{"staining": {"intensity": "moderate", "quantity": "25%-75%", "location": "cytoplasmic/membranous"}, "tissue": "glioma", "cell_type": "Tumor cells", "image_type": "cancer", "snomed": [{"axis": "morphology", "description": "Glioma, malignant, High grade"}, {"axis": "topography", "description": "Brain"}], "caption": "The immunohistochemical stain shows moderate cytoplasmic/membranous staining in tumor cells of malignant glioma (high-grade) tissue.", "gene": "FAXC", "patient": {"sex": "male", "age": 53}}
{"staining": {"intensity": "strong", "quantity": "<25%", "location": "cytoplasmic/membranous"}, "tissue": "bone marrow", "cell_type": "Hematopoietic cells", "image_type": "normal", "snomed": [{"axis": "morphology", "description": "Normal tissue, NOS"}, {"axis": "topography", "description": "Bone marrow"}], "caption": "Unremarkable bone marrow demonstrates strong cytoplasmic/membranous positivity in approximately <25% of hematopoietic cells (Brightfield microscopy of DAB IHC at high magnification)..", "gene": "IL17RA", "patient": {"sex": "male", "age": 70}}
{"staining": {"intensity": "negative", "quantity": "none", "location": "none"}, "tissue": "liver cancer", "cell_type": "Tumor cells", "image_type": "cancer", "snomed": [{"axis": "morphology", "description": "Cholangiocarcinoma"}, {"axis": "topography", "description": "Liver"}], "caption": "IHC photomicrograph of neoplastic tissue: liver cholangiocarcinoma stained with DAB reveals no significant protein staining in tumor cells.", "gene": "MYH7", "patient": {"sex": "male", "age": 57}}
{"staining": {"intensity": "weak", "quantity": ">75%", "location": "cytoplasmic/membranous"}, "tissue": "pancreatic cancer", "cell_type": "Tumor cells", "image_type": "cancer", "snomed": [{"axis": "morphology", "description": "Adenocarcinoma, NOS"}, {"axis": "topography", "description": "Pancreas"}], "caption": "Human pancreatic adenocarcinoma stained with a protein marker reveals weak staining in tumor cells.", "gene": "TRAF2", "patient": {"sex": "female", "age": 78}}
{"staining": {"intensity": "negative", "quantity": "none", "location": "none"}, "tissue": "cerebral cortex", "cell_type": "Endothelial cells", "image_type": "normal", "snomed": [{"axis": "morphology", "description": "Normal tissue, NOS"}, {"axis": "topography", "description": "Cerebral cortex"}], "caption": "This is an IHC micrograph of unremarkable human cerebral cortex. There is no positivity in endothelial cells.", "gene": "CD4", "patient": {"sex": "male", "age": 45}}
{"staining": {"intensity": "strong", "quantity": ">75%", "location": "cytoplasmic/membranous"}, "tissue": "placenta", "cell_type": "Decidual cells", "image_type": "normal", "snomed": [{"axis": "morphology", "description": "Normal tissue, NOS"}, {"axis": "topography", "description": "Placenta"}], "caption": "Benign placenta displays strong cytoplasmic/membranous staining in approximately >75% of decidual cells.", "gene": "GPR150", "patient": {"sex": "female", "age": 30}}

★ ★ ★ ★

TASK ITEM => Reproduce the whole listing verbatim, leaving every line as it was.

SOLUTION FOR THIS EXERCISE =>
{"staining": {"intensity": "moderate", "quantity": "25%-75%", "location": "cytoplasmic/membranous"}, "tissue": "glioma", "cell_type": "Tumor cells", "image_type": "cancer", "snomed": [{"axis": "morphology", "description": "Glioma, malignant, High grade"}, {"axis": "topography", "description": "Brain"}], "caption": "The immunohistochemical stain shows moderate cytoplasmic/membranous staining in tumor cells of malignant glioma (high-grade) tissue.", "gene": "FAXC", "patient": {"sex": "male", "age": 53}}
{"staining": {"intensity": "strong", "quantity": "<25%", "location": "cytoplasmic/membranous"}, "tissue": "bone marrow", "cell_type": "Hematopoietic cells", "image_type": "normal", "snomed": [{"axis": "morphology", "description": "Normal tissue, NOS"}, {"axis": "topography", "description": "Bone marrow"}], "caption": "Unremarkable bone marrow demonstrates strong cytoplasmic/membranous positivity in approximately <25% of hematopoietic cells (Brightfield microscopy of DAB IHC at high magnification)..", "gene": "IL17RA", "patient": {"sex": "male", "age": 70}}
{"staining": {"intensity": "negative", "quantity": "none", "location": "none"}, "tissue": "liver cancer", "cell_type": "Tumor cells", "image_type": "cancer", "snomed": [{"axis": "morphology", "description": "Cholangiocarcinoma"}, {"axis": "topography", "description": "Liver"}], "caption": "IHC photomicrograph of neoplastic tissue: liver cholangiocarcinoma stained with DAB reveals no significant protein staining in tumor cells.", "gene": "MYH7", "patient": {"sex": "male", "age": 57}}
{"staining": {"intensity": "weak", "quantity": ">75%", "location": "cytoplasmic/membranous"}, "tissue": "pancreatic cancer", "cell_type": "Tumor cells", "image_type": "cancer", "snomed": [{"axis": "morphology", "description": "Adenocarcinoma, NOS"}, {"axis": "topography", "description": "Pancreas"}], "caption": "Human pancreatic adenocarcinoma stained with a protein marker reveals weak staining in tumor cells.", "gene": "TRAF2", "patient": {"sex": "female", "age": 78}}
{"staining": {"intensity": "negative", "quantity": "none", "location": "none"}, "tissue": "cerebral cortex", "cell_type": "Endothelial cells", "image_type": "normal", "snomed": [{"axis": "morphology", "description": "Normal tissue, NOS"}, {"axis": "topography", "description": "Cerebral cortex"}], "caption": "This is an IHC micrograph of unremarkable human cerebral cortex. There is no positivity in endothelial cells.", "gene": "CD4", "patient": {"sex": "male", "age": 45}}
{"staining": {"intensity": "strong", "quantity": ">75%", "location": "cytoplasmic/membranous"}, "tissue": "placenta", "cell_type": "Decidual cells", "image_type": "normal", "snomed": [{"axis": "morphology", "description": "Normal tissue, NOS"}, {"axis": "topography", "description": "Placenta"}], "caption": "Benign placenta displays strong cytoplasmic/membranous staining in approximately >75% of decidual cells.", "gene": "GPR150", "patient": {"sex": "female", "age": 30}}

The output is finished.